- Industry cries foul over delay in issuing of special licenses to continue biz
- LCMA says 5 members applied for special licence to import palm olein
- Bakery owners to source raw material from major importers
- Stakeholders warn on shortage of oil within next couple of weeks
By Charumini de Silva
Government will hold a crucial discussion today with industry stakeholders to resolve the palm oil crisis which has threatened the continuity of income and jobs of thousands as well as pushing costs up due to scarcity.
Given the urgency and wide impact, representatives from the confectionery, bakery as well as top officials of trade and related institutions will attend today’s meeting which will be the second engagement since last week.
On Friday, the industry stakeholders including confectionery and bakery manufacturers, food processors, refiners, traditional coconut mill owners, coconut growers and importers had a meeting with the Trade Minister, Plantation Minister, State Minister of Co-operative Services, Marketing Development and Consumer Protection, and State Minister of Coconut, Kithul and Palmyrah Cultivation Promotion and Related Industrial Product Manufacturing and Export Diversification along with top officials of the Finance Ministry, Sri Lanka Standards Institute (SLSI) and Sri Lanka Customs.
Although the Government has assured to issue the special license to import ‘RPD palm olein’ for bakery, confectionery and food processing industries from yesterday, stakeholders lamented there has been no satisfactory progress.
Lanka Confectionery Manufacturers Association (LCMA) and All Ceylon Bakery Owners Association (ACBOA) welcomed the Government decision to issue a special license to resolve the national crisis but insisted it was more critical to come up with a prudent mechanism to ensure continuity of business operations without any future hiccoughs. The entire industry is worth around Rs. 150 billion.
“We are thankful for the decision taken by the Government to issue a special license to import RPD palm olein required for the food manufacturing industries. It is of a great concession for us given the dire requirement in the market at present,” LCMA President S.M.D. Suriyakumara told the Daily FT.
Daily FT learns that one of the leading confectionery manufacturers and an exporter had submitted the special license last Friday to import RPD palm olein, but the license has not been issued by authorities, while the other top firm has also applied for the same yesterday.
Denying to disclose company names, LCMA President said that around five members have already applied for the license and assured the quality of the imports will always be up to SLSI standards.
The stakeholders are now required to apply for the special import license via a request to the Import and Export Controller along with documents on business registration, business relation, required quantity and so forth. Following the submission, the assessment will be made and the issuance of license is processed within a couple of days.

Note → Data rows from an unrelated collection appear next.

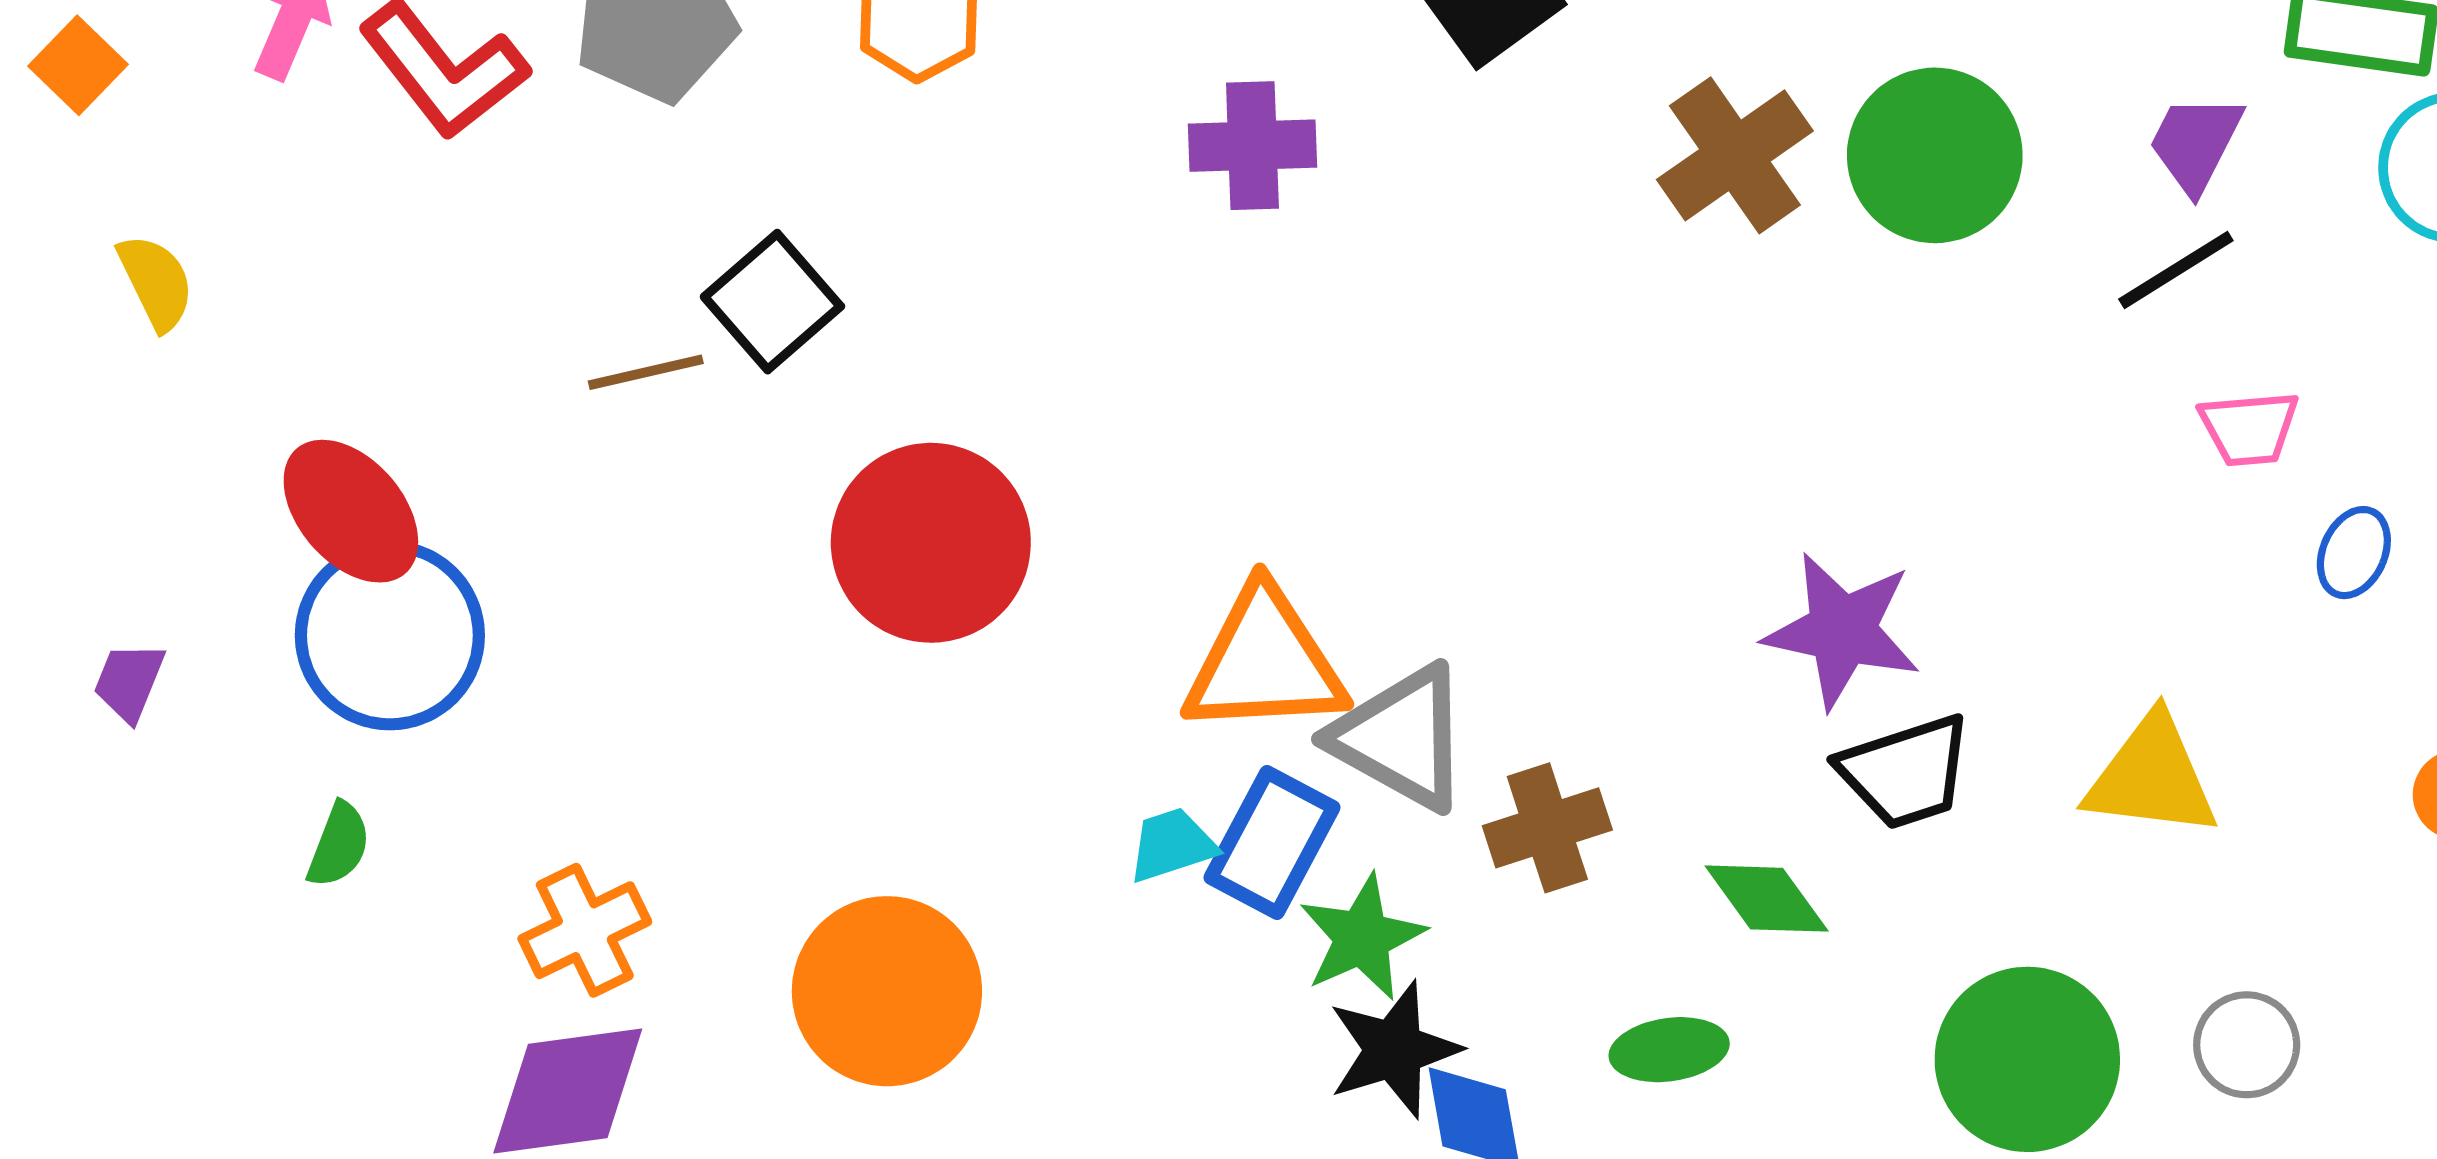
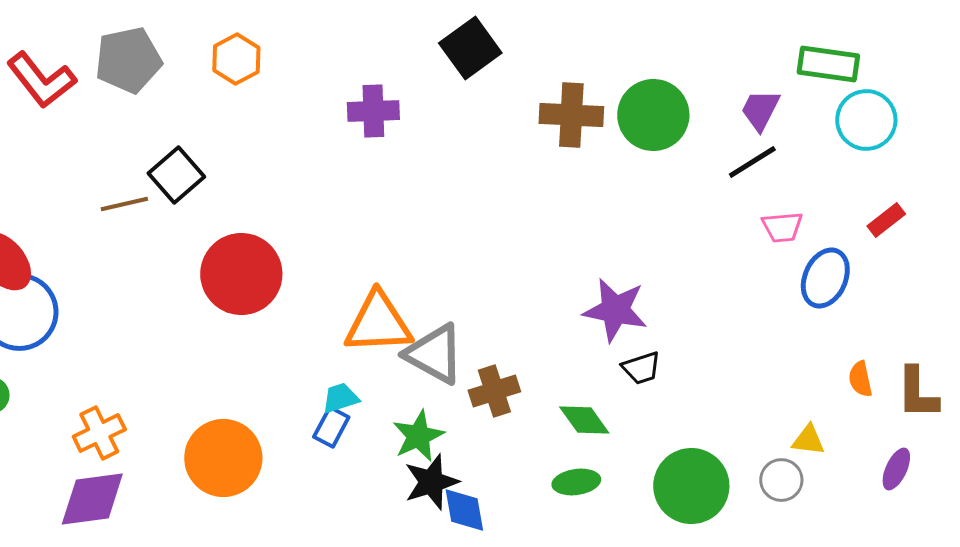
brown cross: (1735, 155) -> (571, 115), turned 38
blue ellipse: (2354, 553) -> (825, 278), size x1.6
black trapezoid: (1906, 772) -> (641, 368), size x0.7
yellow triangle: (2152, 777) -> (808, 440), moved, size x0.6
blue rectangle: (1272, 843) -> (331, 427), moved, size x0.7
green ellipse: (1669, 1050) -> (576, 482), moved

According to LCMA, the formal local manufacturing industry is worth Rs. 85 billion and with the SMEs, the sector’s value is around Rs. 95 to 100 billion. Separately Sri Lanka exports $ 150-200 million (between Rs. 30 and Rs. 40 billion).
However, the ACBOA Treasurer Mahinda Ranasinghe said they have informed the Treasury and other authorities that their members cannot import directly but will source their requirement from major oil import companies.
It was noted that the bakery industry is heavily dependent on the edible oils, specialty fats and margarine importers and refiners – Pyramid Wilmar Ltd., NMK Holdings Ltd. and Sena Mills Refineries Ltd.
“Confectionery industry players are large enough to import their required raw materials, but we don’t have the financial ability or the facilities to do so,” Ranasinghe said.
Around 1.5 million people are engaged in the bakery industry, where 500,000 are directly employed and another one million engaged indirectly.
Stakeholders said the Government has not imposed any limitation on the quantity to import RPD palm olein.
They also pointed out that a mechanism is still not found to cater to the SME sector which values around Rs. 10-15 billion per annum.
“It was agreed by all present to find a proper mechanism to import and distribute the RPD palm olein requirement. The SMEs find it difficult with less facilities and storage capacities given the oil shortage experiencing in the market,” he added.
The monthly requirement of RPD palm olein for the confectionery industry is around 30,000 metric tons (MTs) of, while the bakery industry requires around 2,500 MTs subject to demand.
President Gotabaya Rajapaksa on 5 April instructed that the import of palm oil be banned with immediate effect. Thereafter, Trade Minister Bandula Gunawardena on 7 April told Parliament that if anyone wishes to import palm oil, they can submit an appeal to the Finance Ministry Secretary on the matter.
On 9 April, President Rajapaksa clarified that standard varieties of palm oil used in bakery, confectionery and food processing industries would not be prohibited. The President’s Media Unit (PMD) issuing a statement said that there is no prohibition to the importation of the ‘palm stearin’ variety for use in the production of relevant food items.
Stakeholders have warned authorities that the country would face a shortage of both palm oil and coconut oil required for the industries within the next couple of weeks.
Prices of some confectionery products have increased in the market but Suriyakumara said it was not due to an import ban on palm oil, but a reflection of dollar appreciation and its ripple effect on all imported raw materials, increased prices in limited stocks of raw materials, packaging materials and freight charges.